Ubiquity. Matrices are used by every species of mathematicians, and beyond, by a large fraction of scientists. This is perhaps the only mathematical area to enjoy this versatility. Let me provide a few examples. Matrix exponential is fundamental in differential equation (more generally in dynamical systems) and Lie theory of groups. Symmetric matrices are used in quantum mechanics, statistics, optimisation and numerical analysis; they have deep relations with representation theory and combinatorics (see the solution of Horn's conjecture by Tao \& Knutson). Positive matrices are encountered in probability and numerical analysis (discrete maximum principle). Matrix groups are used in representation theory, in number theory (including modular forms), in dynamical systems (because of symmetries). When depending on parameters, matrices enter in PDE theory as symbols.
Simplicity. The concept of matrix is by definition simpler than that of hypermatrices. It is natural that the study of matrices precedes that of HM. This argument will fade as time increases, of course.

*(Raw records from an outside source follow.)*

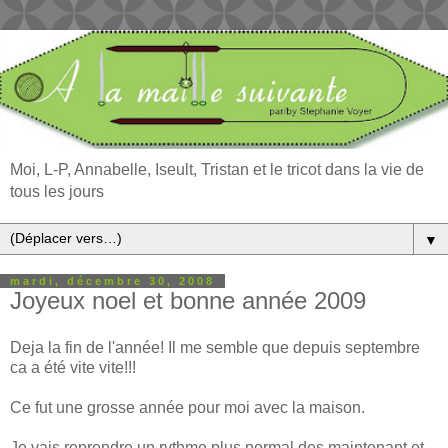
Moi, L-P, Annabelle, Iseult, Tristan et le tricot dans la vie de
tous les jours
▼
mardi, décembre 30, 2008
Joyeux noel et bonne année 2009
Deja la fin de l'année! Il me semble que depuis septembre
ca a été vite vite!!!
Ce fut une grosse année pour moi avec la maison.
Je vais reprendre un rythme plus normal des maintenant et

Richness. What makes a field particularly attractive is that it involves several apparent unrelated concepts in order to produce unexpected results. This happens in matrix theory, because on the one hand, we may view them as linear maps (where conjugation is relevant) and on the other hand we may see them as bilinear or sesquilinear maps (where congruence is relevant). It becomes especially fruitful when we go back and forth between both points of view. This happens in the remarkable theorem that normal matrices are unitary diagonalizable, but also in the parametrization of a Lie group by its Lie algebra via the exponential and the Hermitian square root. I am not at all aware of the theory of HM, but if they do not form naturally an algebra, I doubt that their theory could be so rich, or if it is, it will be for completely different mathematical reasons.
To temperate this pledge, let me say that hypermatrices have been studied (although not so deeply) under the name tensors. They are of great importance in differential geometry (Ricci curvature tensor, with the many identities named after Christoffel, Gauss, Codazzi, ...) and in its applications: general relativity, elasticity. These are undoubtedly difficult topics, where even simple problems are not well understood. To mention one of them, there is still no satisfactory description of the twice-symmetric tensors of fourth order ($a_{ijkl}=a_{jikl}=a_{ijlk}$) that satisfy the Legendre-Hadamard condition $$\sum_{i,j,k,l}a_{ijkl}x_ix_j\xi_k\xi_l\ge0,\qquad\forall x\in\mathbb R^n,\xi\in\mathbb R^d.$$ It seems to me that the use of HM is too scattered, and therefore there is no research community specializing on all their aspects. Edit. Likewise, the notion of rank, although correctly defined in the case of tensors, is hard to manipulate and to compute explicitly. This is the reason why the exact algorithmic complexity of the multiplication of matrices is still not known (the operation $(A,B)\mapsto AB$ in $M_n(k)$ may be viewed as a $3$-tensor, and its tensorial rank governs the number of operations needed in an $n\times n$ mulitplication).